Dossier spécial - Les glandeurs au cinéma

/ Dossier - écrit par Hugo Ruher, le 17/07/2012

Tags : cinema film dossier ago films view smith

Salut à toi Krinaute,

Aujourd'hui, à l'occasion de la sortie des Kaïra, un film sur une bande de ratés des cités, nous allons revenir sur les héros du quotidien, ces types qui nous ressemblent, à la différence près qu'ils sont dans des films, ces types qu'on admire et à qui il est souvent bien trop facile de s'identifier : les glandeurs. Et autant vous dire qu'il y en des glandeurs au cinéma, tout le monde n'est pas Batman ou Chuck Norris, on trouve aussi des loosers, des mous du slip, des branleurs, des faignants... bref, des gens qui nous ressemblent. Et ce dossier écrit après le deuxième pack de Kro n'est qu'une modeste pierre de lassitude dans le monument de je-m'en-foutisme qui devrait leur être consacré. C'est le dossier cinéma spécial glandeur.

 


Alors, il me faut du lait... et quoi déjà?
Hey Dude...

## Entrées fournies:
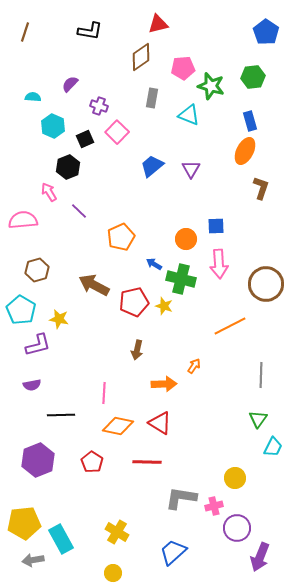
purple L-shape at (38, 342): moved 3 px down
---
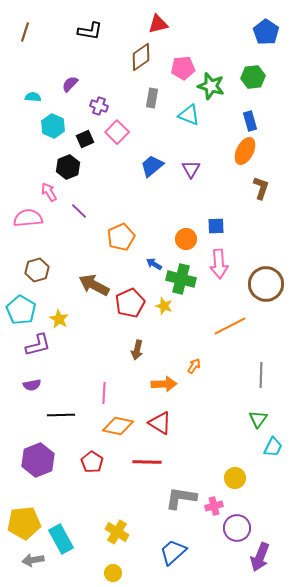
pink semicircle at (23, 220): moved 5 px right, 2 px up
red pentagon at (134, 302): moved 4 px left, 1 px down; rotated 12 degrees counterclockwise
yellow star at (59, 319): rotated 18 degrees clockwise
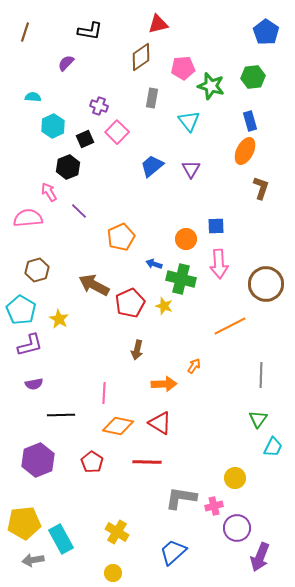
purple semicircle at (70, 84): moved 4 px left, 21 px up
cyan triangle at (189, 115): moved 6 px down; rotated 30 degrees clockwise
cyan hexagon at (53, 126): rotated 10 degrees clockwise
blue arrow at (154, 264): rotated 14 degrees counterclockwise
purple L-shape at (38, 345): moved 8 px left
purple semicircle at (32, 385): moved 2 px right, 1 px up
---
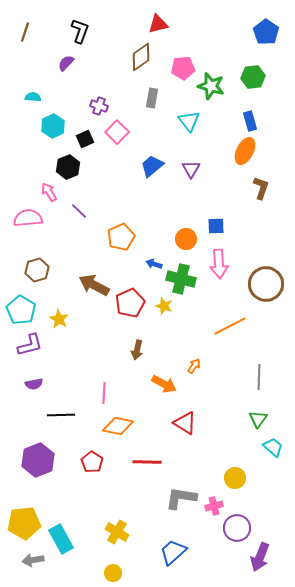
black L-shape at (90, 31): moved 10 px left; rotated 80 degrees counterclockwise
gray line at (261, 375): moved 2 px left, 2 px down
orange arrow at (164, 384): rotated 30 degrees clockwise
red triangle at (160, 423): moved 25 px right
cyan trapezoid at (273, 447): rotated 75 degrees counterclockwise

## Consigne:
Répondez aux questions suivantes d'après le dossier sur les glandeurs au cinéma :
(a) Quelle date accompagne le nom de l'auteur ?
(b) La sortie de quel film sert d'occasion à ce dossier ?
(c) Après quoi le dossier affirme-t-il avoir été écrit ?

## Résultat obtenu:
(a) Le 17/07/2012.
(b) Les Kaïra.
(c) Après le deuxième pack de Kro.